Among the options put forward by the Consultation Paper is super-priority for rescue finance in administration expenses, something that was proposed in 2009 and which was generally felt to be likely to have a modest impact given that administration expenses are generally discharged in full. Another suggestion is the ability to override negative pledge clauses in certain circumstances in order to enable a distressed company to grant security for new finance. This would be available where the company has equity in charged assets, but the existing charge holder relies on a negative pledge clause to refuse to permit the granting of new security even though their indebtedness could be fully discharged by the proceeds of sale of the charged assets. The Consultation Paper offers as an alternative option the ability of the company to grant security to new lenders over company property already subject to charges, where that new security might rank as an additional but subordinate charge on the property, or possibly as a first charge on the property (where the existing holder does not object), and, further, where the assets against which the new charge is secured prove insufficient to discharge the amount owed, any shortfall would rank above preferential and floating charge holders.
Again, many of these ideas were advanced in 2009. The devil with such proposals is generally in the detail and not much detail is provided by the Consultation Paper.
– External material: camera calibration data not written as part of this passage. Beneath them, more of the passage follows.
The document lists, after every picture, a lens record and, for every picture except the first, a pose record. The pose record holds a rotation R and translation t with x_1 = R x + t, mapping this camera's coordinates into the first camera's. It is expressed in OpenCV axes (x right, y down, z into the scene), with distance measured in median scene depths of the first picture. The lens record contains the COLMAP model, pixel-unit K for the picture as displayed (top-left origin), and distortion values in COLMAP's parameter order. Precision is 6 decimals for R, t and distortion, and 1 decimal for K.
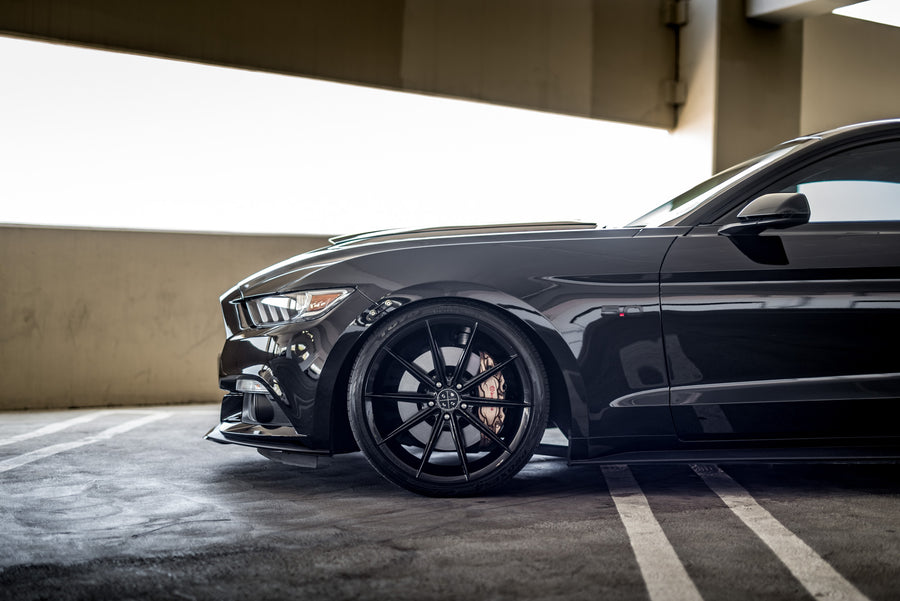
lens RADIAL K [[1320.5, 0, 463.8], [0, 1320.5, 301.4], [0, 0, 1]] dist [-0.008520, -0.031164]
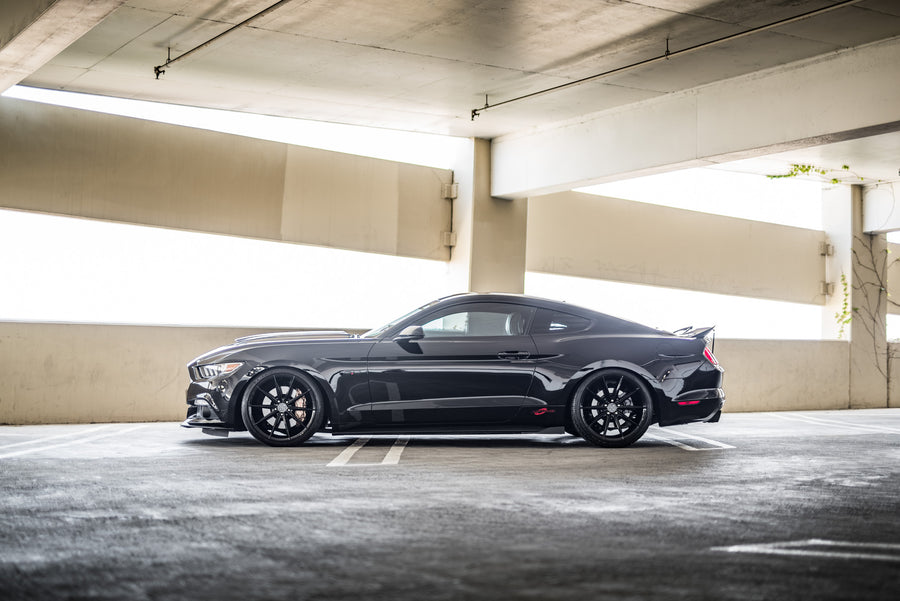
lens RADIAL K [[1294.0, 0, 450.0], [0, 1294.0, 300.5], [0, 0, 1]] dist [-0.003842, -0.009850]
pose [[0.997998, 0.011096, 0.062271, 0.145303], [-0.008079, 0.998791, -0.048491, -0.010565], [-0.062734, 0.047891, 0.996881, -1.417244]]
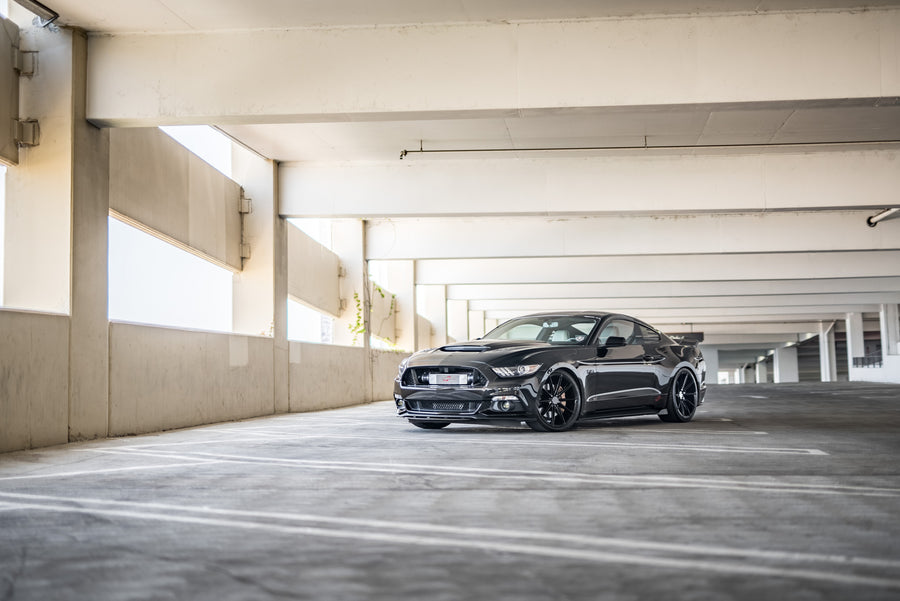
lens RADIAL K [[1320.5, 0, 463.8], [0, 1320.5, 301.4], [0, 0, 1]] dist [-0.008520, -0.031164]
pose [[0.570793, 0.043308, 0.819951, -2.632577], [0.001427, 0.998554, -0.053735, 0.008014], [-0.821093, 0.031841, 0.569906, -0.570064]]
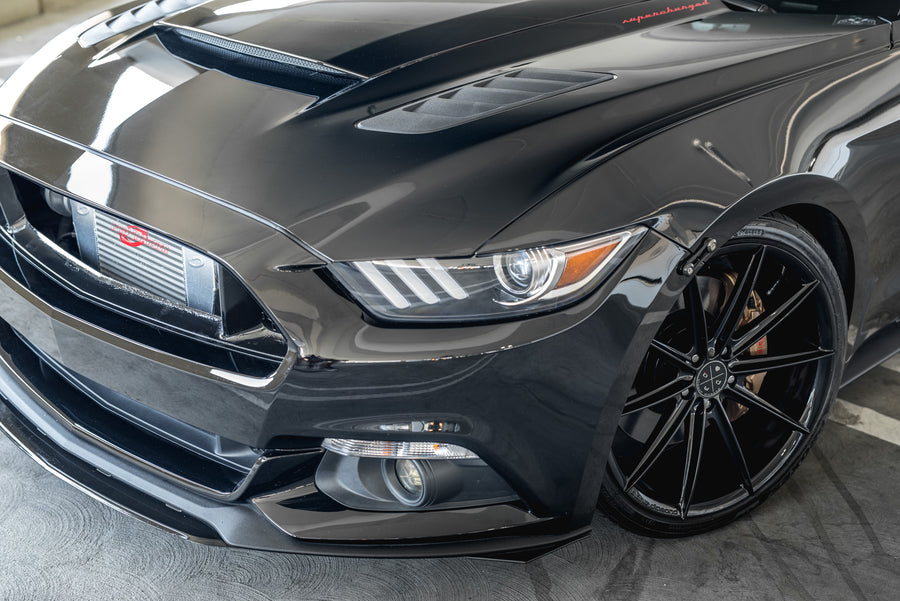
lens RADIAL K [[1294.0, 0, 450.0], [0, 1294.0, 300.5], [0, 0, 1]] dist [-0.003842, -0.009850]
pose [[0.680275, -0.274339, 0.679679, -0.457005], [-0.016972, 0.921167, 0.388798, -0.169642], [-0.732761, -0.276025, 0.621990, 0.740991]]
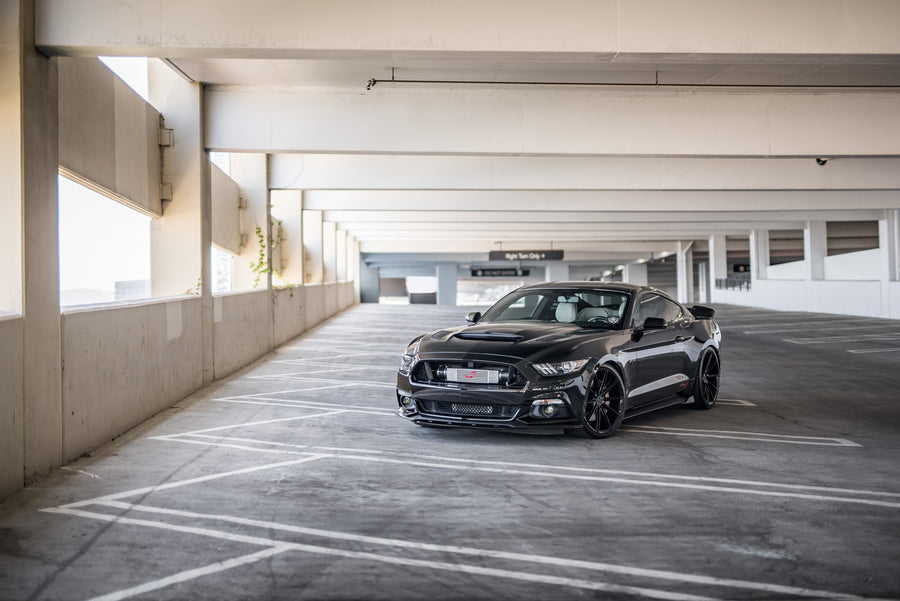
lens RADIAL K [[1329.4, 0, 468.5], [0, 1329.4, 285.4], [0, 0, 1]] dist [0.000729, 0.021402]
pose [[0.448389, -0.003831, 0.893830, -2.387735], [-0.008289, 0.999930, 0.008443, -0.165647], [-0.893800, -0.011194, 0.448326, 0.083848]]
It will be important to demonstrate that existing creditors are protected which will require careful thought as to valuation, amongst other things. The negative pledge could be overridden where it is deemed that the current security holders’ indebtedness can be fully discharged from the sale of the assets. When and how would that valuation be performed and by whom? What level of court oversight would be involved? There is the potential for abuse where a snapshot view is taken in volatile market conditions. It is also worth considering the likely response of other creditors to these provisions. For example, trading creditors may be less willing to continue to trade with the company given that rescue finance will rank ahead of trading expenses.
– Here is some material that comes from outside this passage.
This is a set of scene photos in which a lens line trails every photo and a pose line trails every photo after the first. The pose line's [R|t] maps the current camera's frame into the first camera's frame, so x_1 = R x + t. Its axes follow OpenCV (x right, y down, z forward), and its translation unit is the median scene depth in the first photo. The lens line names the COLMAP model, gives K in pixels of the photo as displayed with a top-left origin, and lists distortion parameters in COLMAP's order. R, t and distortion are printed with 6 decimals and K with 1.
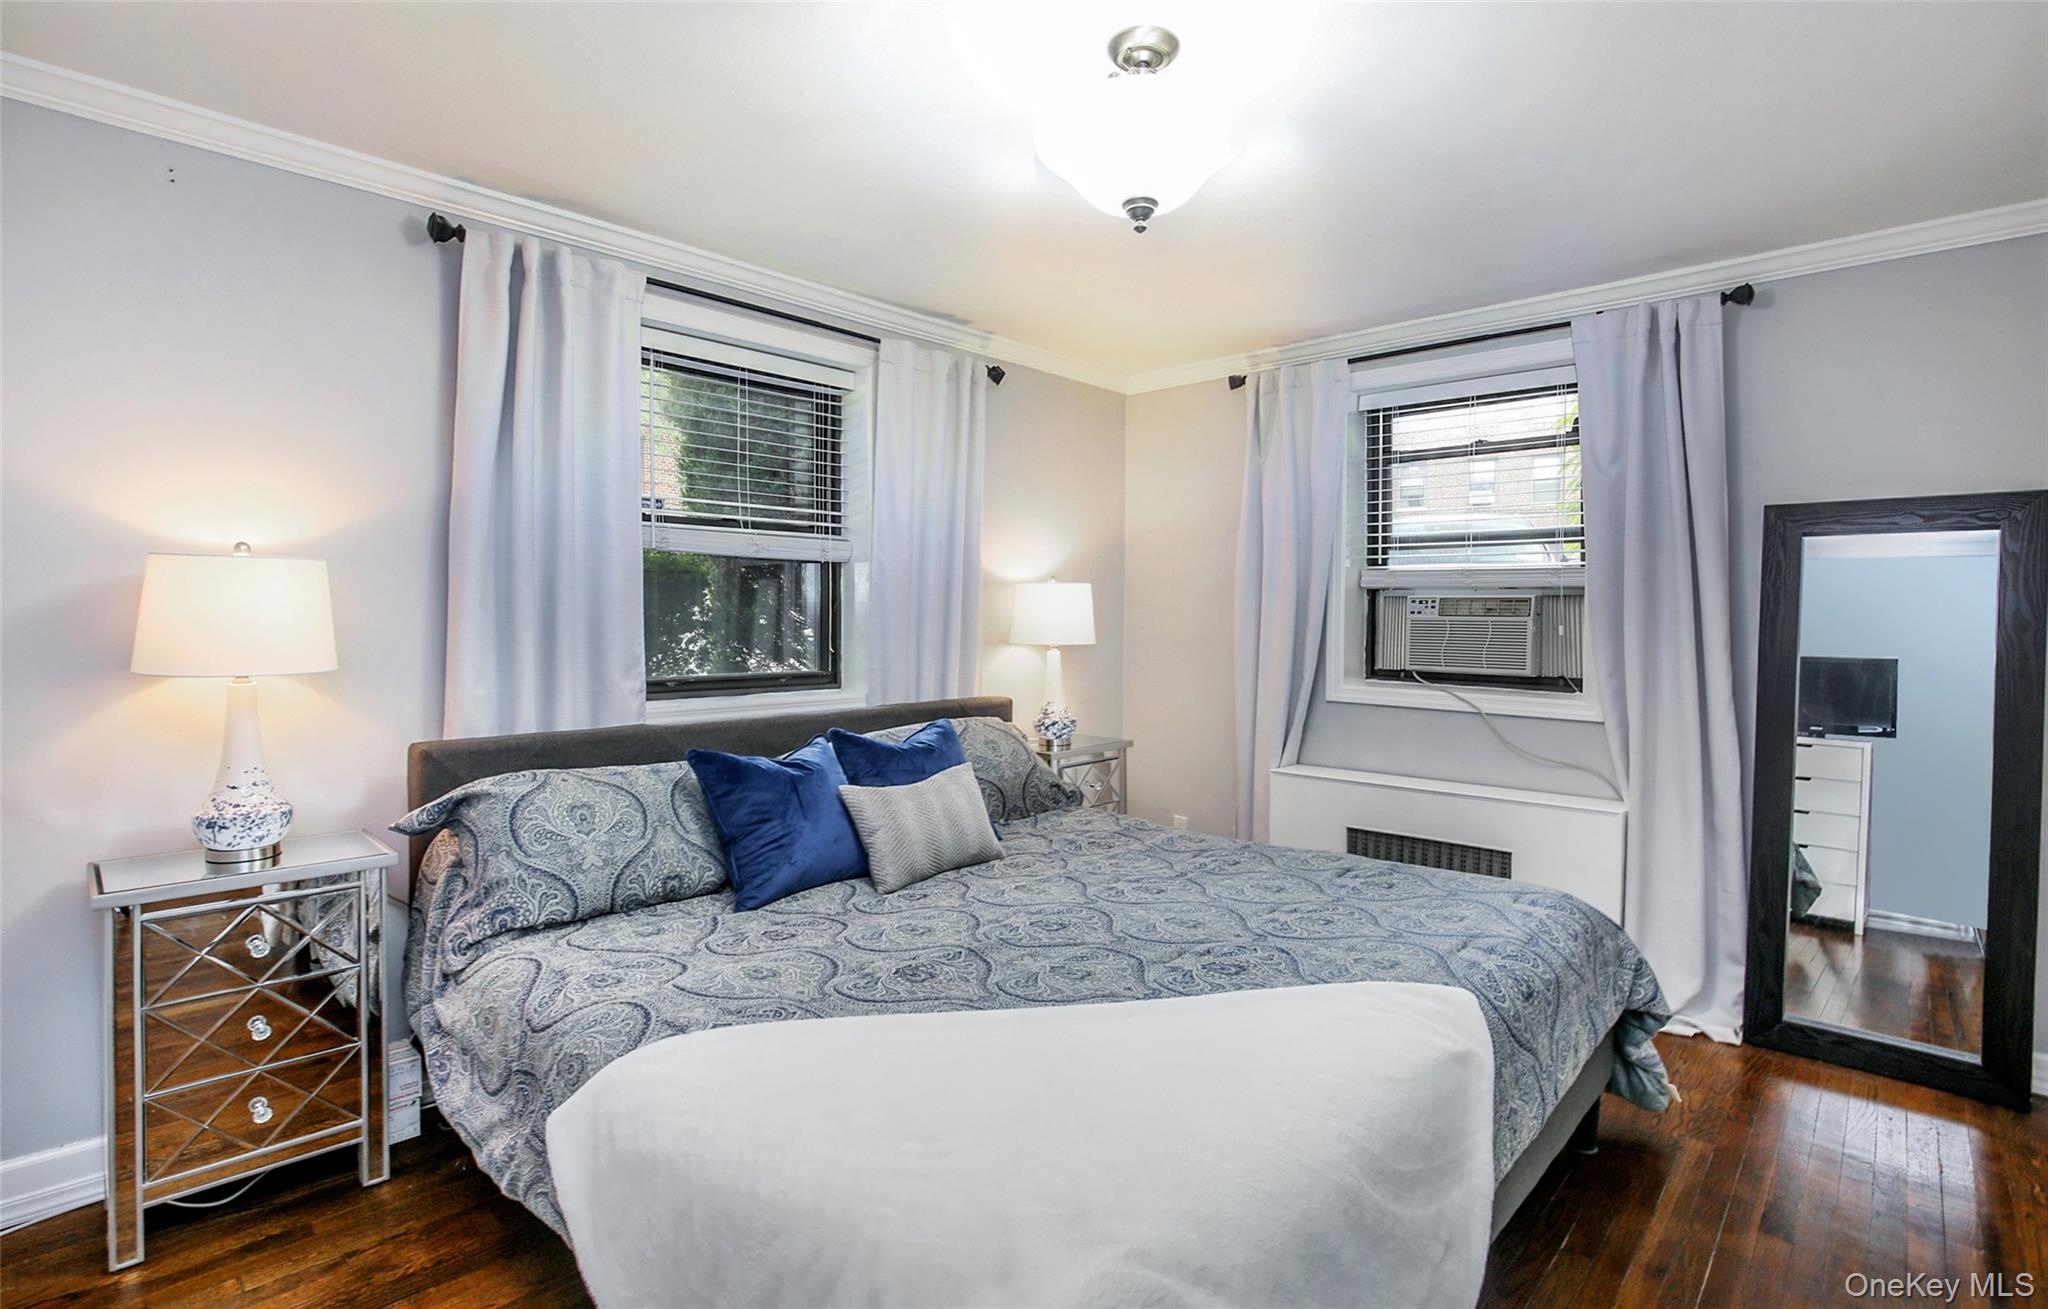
lens RADIAL K [[963.3, 0, 1020.9], [0, 963.3, 630.1], [0, 0, 1]] dist [0.017923, -0.000081]
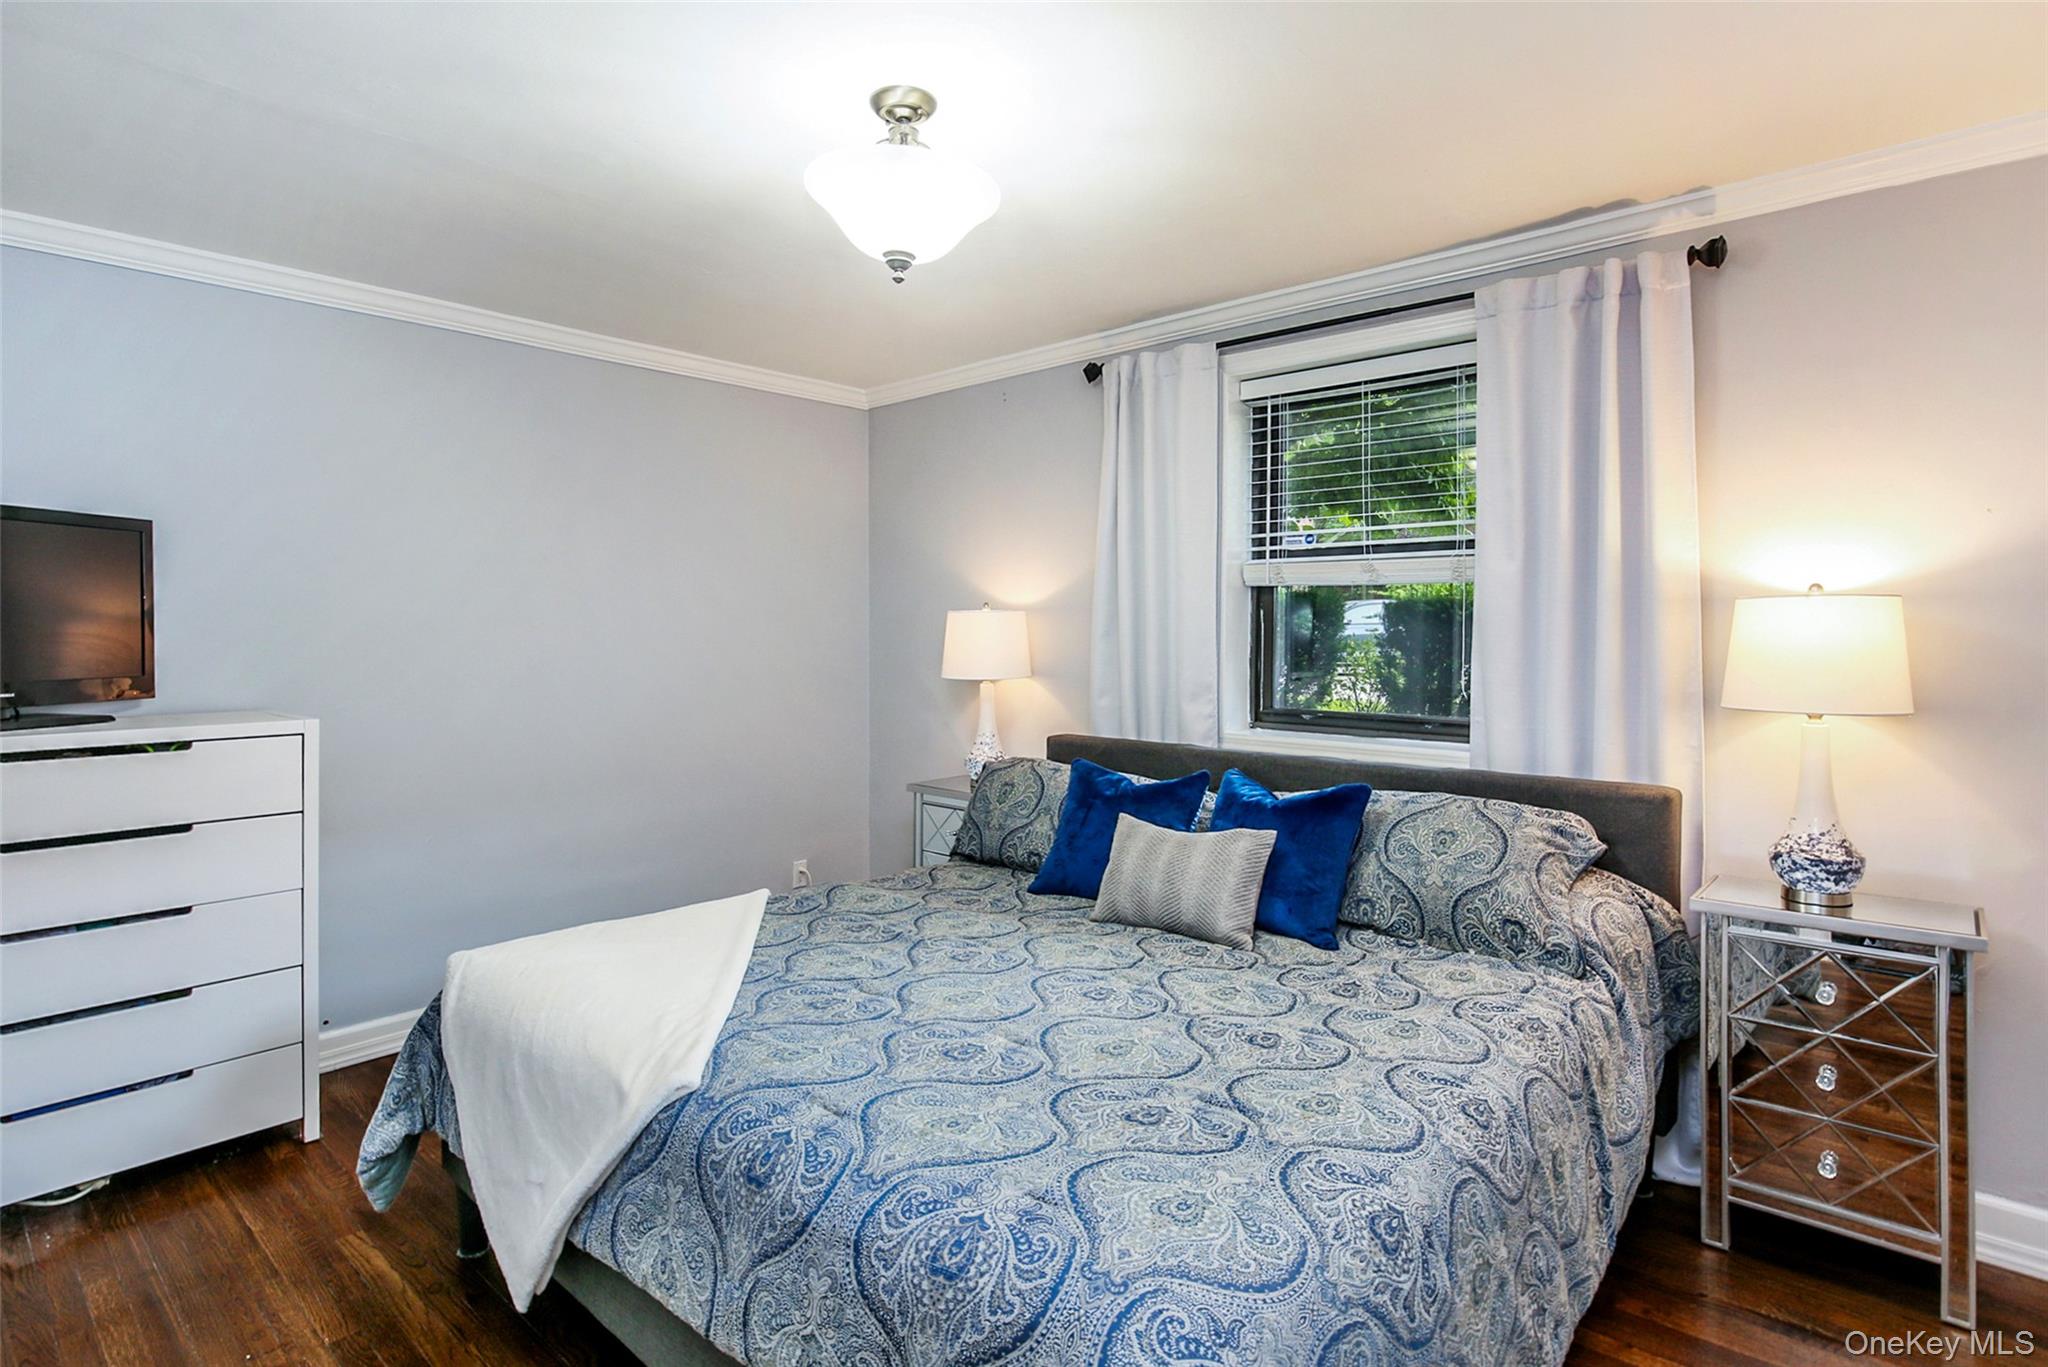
lens RADIAL K [[1068.7, 0, 1024.0], [0, 1068.7, 683.5], [0, 0, 1]] dist [-0.037767, -0.000018]
pose [[0.029802, 0.044703, -0.998556, 0.719004], [-0.023914, 0.998745, 0.043998, -0.019076], [0.999270, 0.022569, 0.030833, 0.644775]]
The aim of this Consultation Paper is laudable and it would undoubtedly be valuable to create a standalone procedure to perform the role currently undertaken by the twinned mechanisms of schemes and administration. Other jurisdictions are developing this kind of regime and introducing such a procedure will help the UK to remain competitive in a global market. The idea of creating a UK debt restructuring mechanism with a cram-down and a moratorium is exactly right. Now it’s about ensuring that the details are correct too.
Jennifer Payne is Professor of Corporate Finance Law at the University of Oxford.